Sinon le conte et sa parabole féministe, la revendication de l’altérité, (alors que triomphe le racisme) la lutte contre l’injustice et la traque des mâles oppresseurs, pèchent par un excès d’explications (ah didactisme quand tu nous tiens) et une tendance fâcheuse au catalogue (on croit lire le bottin) que dessert une diction trop scolaire ! Manque de nuances, facticité du procédé !

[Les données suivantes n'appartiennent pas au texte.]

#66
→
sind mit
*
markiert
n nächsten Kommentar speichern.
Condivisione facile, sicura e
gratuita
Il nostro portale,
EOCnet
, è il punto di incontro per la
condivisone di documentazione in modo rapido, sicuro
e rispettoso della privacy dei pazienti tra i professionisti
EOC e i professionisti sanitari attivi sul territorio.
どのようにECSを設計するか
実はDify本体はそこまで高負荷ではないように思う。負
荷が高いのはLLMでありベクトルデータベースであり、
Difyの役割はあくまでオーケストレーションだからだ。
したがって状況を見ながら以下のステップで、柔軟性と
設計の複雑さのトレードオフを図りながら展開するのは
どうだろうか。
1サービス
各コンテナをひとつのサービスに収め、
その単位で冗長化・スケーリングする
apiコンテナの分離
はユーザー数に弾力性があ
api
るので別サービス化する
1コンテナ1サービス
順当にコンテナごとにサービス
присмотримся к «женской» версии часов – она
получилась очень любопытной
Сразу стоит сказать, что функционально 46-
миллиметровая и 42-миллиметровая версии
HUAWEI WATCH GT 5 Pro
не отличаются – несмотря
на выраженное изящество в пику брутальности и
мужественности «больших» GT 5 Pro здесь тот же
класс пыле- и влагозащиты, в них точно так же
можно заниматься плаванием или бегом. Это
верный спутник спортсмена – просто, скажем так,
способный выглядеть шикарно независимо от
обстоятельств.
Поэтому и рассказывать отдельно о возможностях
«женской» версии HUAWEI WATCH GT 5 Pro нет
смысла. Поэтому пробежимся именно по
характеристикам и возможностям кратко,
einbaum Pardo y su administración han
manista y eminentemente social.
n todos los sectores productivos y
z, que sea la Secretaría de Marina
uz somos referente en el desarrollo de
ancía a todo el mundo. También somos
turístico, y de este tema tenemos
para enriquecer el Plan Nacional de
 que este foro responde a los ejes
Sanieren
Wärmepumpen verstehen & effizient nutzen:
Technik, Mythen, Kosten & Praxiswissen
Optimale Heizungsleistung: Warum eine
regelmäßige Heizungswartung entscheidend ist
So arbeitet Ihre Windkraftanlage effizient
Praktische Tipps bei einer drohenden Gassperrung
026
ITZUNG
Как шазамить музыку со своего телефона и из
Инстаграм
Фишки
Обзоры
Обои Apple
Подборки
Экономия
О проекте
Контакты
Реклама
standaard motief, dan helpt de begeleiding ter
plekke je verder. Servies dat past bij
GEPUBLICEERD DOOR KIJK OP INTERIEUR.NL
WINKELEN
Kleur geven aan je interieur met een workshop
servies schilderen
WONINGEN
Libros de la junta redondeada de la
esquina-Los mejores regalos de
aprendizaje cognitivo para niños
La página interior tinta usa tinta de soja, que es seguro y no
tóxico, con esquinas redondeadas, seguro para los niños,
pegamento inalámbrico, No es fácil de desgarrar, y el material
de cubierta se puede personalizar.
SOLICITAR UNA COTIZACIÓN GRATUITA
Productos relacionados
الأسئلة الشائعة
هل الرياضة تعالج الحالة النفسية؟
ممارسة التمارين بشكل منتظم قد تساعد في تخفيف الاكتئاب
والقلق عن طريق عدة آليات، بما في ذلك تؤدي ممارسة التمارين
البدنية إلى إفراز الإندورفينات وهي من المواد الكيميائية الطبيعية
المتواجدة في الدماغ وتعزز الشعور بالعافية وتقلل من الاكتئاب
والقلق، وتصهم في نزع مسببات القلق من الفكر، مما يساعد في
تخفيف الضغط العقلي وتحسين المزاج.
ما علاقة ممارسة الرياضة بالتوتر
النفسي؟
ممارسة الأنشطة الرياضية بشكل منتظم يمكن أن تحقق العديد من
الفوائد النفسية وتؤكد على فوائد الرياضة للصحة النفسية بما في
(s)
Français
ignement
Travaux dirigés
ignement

Certes il y a la technique, la profusion de couleurs, des ambiances, des univers à la Douanier Rousseau, d’autres très oniriques et comme nous sommes dans le Paris du début du XX° siècle la musique de Satie (entre autres). De plus Ocelot a retouché ses propres photographies de Paris afin de les faire « coller » à la réalité de la Belle Epoque. Il joue sur l’alternance contrastée entre le Paris de l’animation aux couleurs franches vives traitées en aplats, un graphisme qui rappelle l’enluminure et le sépia des photos retouchées ; de même qu’il joue sur l’opposition entre lumière et ombre -lumière des premières révoltes féministes et noirceur d’un monde chthonien où règne le mâle oppresseur-
Pour autant son message sera-t-il audible pour un gamin ? On peut en douter…Quant à l’adulte accompagnateur s'il éprouve le plaisir de « reconnaître » dans l’immense défilé tel ou tel artiste, sera-t-il à même de le partager???
Quoi qu'il en soit, laissons opérer la magie du conte: le public est transporté par la voix de Nathalie Dessay, le voici à bord d’un dirigeable au-dessus des « miasmes morbides » dans un bleu constellé d'étoiles. L'Ennemi a été vaincu !!